Initiative de la JSS sur les successions : qui sont les vraies victimes ?
Rarement une initiative populaire ne sera devenue aussi rapidement le feuilleton de l’été dans les médias, pratiquement deux ans avant son passage en votation. La raison : certains entrepreneurs à succès, comme Peter Spuhler, ont tiré la sonnette d’alarme.
Cela s’explique : l’initiative des Jeunes socialistes sur les grandes successions est un texte extrémiste qui vise à taxer une frange très limitée de contribuables; qui souhaite les taxer aussi s’il leur venait l’idée de quitter le territoire ; et qui devrait être mise en œuvre le jour de la votation, sans attendre que le Parlement prépare une loi d’application.

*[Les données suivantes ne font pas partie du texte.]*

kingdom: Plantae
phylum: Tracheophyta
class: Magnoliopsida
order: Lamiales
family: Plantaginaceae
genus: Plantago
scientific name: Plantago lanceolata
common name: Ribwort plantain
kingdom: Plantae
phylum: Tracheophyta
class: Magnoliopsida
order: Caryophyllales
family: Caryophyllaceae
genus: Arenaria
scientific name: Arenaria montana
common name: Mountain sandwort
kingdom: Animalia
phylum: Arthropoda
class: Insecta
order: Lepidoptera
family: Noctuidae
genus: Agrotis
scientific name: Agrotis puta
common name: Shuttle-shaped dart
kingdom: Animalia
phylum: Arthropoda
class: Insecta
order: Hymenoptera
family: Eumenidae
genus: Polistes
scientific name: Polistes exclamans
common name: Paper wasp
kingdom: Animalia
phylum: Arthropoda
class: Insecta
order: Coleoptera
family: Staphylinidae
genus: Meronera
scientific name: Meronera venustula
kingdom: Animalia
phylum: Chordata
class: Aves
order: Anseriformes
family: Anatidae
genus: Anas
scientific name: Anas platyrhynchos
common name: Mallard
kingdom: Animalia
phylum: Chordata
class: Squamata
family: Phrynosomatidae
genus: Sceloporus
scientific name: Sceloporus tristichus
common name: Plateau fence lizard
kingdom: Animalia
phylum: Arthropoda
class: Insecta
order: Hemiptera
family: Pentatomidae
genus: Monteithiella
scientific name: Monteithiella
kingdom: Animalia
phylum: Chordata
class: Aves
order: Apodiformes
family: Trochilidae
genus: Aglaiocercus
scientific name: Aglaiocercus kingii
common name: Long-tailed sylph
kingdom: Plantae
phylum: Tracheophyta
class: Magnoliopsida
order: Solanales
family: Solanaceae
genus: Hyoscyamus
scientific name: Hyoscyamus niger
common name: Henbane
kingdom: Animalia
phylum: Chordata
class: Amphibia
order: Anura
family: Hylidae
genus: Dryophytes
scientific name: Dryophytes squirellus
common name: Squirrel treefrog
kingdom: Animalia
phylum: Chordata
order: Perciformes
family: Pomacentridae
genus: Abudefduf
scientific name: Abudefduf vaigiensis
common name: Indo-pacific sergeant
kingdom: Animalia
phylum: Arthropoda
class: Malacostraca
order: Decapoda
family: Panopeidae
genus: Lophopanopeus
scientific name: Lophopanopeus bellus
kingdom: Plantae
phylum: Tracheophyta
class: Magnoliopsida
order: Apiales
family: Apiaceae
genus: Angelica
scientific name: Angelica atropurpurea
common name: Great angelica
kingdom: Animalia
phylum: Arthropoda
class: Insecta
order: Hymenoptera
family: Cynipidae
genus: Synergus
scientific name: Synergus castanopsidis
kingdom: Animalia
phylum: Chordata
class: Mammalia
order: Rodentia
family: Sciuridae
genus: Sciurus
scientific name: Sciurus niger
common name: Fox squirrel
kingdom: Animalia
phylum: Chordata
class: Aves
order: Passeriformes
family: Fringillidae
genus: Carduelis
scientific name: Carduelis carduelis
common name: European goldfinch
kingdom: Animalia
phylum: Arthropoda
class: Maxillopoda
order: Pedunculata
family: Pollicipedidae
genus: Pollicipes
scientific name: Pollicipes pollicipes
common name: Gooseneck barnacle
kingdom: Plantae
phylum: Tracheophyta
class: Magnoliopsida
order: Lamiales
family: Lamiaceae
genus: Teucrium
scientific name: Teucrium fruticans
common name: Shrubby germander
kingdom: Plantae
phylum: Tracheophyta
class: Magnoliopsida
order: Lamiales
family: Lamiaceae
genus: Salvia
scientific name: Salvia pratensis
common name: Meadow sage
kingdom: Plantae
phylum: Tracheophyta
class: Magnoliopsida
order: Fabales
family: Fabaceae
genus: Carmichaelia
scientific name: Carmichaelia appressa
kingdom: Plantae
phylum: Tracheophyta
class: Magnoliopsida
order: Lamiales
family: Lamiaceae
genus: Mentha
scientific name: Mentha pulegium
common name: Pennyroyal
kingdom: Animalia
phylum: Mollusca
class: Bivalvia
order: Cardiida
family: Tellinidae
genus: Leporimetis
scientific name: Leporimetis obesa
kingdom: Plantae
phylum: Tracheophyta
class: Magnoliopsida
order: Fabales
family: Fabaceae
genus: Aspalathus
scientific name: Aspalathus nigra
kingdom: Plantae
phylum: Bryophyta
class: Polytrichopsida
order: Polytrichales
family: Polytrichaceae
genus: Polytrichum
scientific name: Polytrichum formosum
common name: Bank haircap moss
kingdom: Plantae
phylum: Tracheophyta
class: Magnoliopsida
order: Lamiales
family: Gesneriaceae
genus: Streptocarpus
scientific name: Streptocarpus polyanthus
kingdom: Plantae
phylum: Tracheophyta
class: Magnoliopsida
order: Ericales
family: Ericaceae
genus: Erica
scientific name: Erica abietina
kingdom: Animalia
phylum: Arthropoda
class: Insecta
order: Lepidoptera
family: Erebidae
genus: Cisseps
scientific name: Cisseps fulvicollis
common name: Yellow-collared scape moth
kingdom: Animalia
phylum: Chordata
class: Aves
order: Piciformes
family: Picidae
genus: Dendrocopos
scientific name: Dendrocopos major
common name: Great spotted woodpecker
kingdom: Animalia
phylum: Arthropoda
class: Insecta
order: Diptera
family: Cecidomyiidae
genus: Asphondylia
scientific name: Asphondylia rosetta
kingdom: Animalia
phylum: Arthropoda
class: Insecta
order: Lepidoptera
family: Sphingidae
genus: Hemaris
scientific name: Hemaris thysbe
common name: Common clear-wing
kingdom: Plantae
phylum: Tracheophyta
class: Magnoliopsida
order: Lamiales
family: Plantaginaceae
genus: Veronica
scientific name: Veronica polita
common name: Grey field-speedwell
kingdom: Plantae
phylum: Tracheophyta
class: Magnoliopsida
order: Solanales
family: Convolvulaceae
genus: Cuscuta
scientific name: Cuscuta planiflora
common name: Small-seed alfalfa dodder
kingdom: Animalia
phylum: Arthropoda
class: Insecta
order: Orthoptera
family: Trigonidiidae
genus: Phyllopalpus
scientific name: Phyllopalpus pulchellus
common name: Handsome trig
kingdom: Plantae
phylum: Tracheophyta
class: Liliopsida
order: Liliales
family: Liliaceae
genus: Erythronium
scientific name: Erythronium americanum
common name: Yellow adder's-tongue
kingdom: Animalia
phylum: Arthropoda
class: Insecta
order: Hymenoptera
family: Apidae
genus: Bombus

L’objectif tout d’abord : lutter contre le dérèglement climatique. Le moyen : prendre la moitié de tout ce qui dépasse 50 millions de francs. En d’autres termes, si une succession vaut 500 millions, 225 partent aux impôts pour financer des mesures peu claires de « transformation écologique de l’économie ».
Vu les chiffres évoqués, on se rend compte que le nombre de contribuables concernés est relativement restreint. On parle d’environ 3'000 personnes en Suisse. Mais ces personnes peuvent sérieusement s’inquiéter, notamment en raison des mesures voulues pour empêcher l’évitement fiscal (par le départ à l’étranger) et l’application au jour de la votation. Nombre d’entre elles ont déjà consulté leurs conseillers fiscaux pour évaluer s’il ne vaut pas mieux partir avant la votation.
A titre d’exemple, Peter Spuhler a annoncé qu’il se trouverait forcé d’envisager un déménagement anticipé, pour éviter que ses héritiers doivent vendre totalement ou partiellement l’entreprise afin de payer de 1,5 à 2 milliards de francs d’impôt. Cette initiative est donc une menace sans précédent sur le modèle de l’entreprise familiale, gage d’emplois sûrs et pérennes.
Si le Conseil fédéral et le Parlement n’arrivent pas rassurer formellement les contribuables visés, ceux-ci déménageront, sans tambour ni trompette. A ce moment, les conséquences seront dévastatrices, comme l’estime elle-même une parlementaire socialiste. Il faut être conscient que le 1% des contribuables aisés en Suisse s’acquitte globalement, année après année, de milliards de francs d’impôt (IFD et impôts cantonaux et communaux sur le revenu et impôt sur la fortune).
En cas de départ des contribuables les plus riches (avant la votation), les pertes fiscales seraient lourdes. Les vraies victimes d’une telle initiative seraient donc les contribuables suisses et la classe moyenne, charge à eux de combler les trous. En revanche les « inégalités de fortune » diminueraient mécaniquement en Suisse. Ironiquement donc, l’objectif de la gauche suisse d’une réduction des inégalités serait atteint, mais par… manque d’argent à redistribuer. Et la lutte climatique à la sauce collectiviste finirait le bec dans l’eau. Un bel autogoal !
La bonne nouvelle : les personnes sondées par Demoscope / Watson sont déjà plus de 70% à rejeter l’initiative.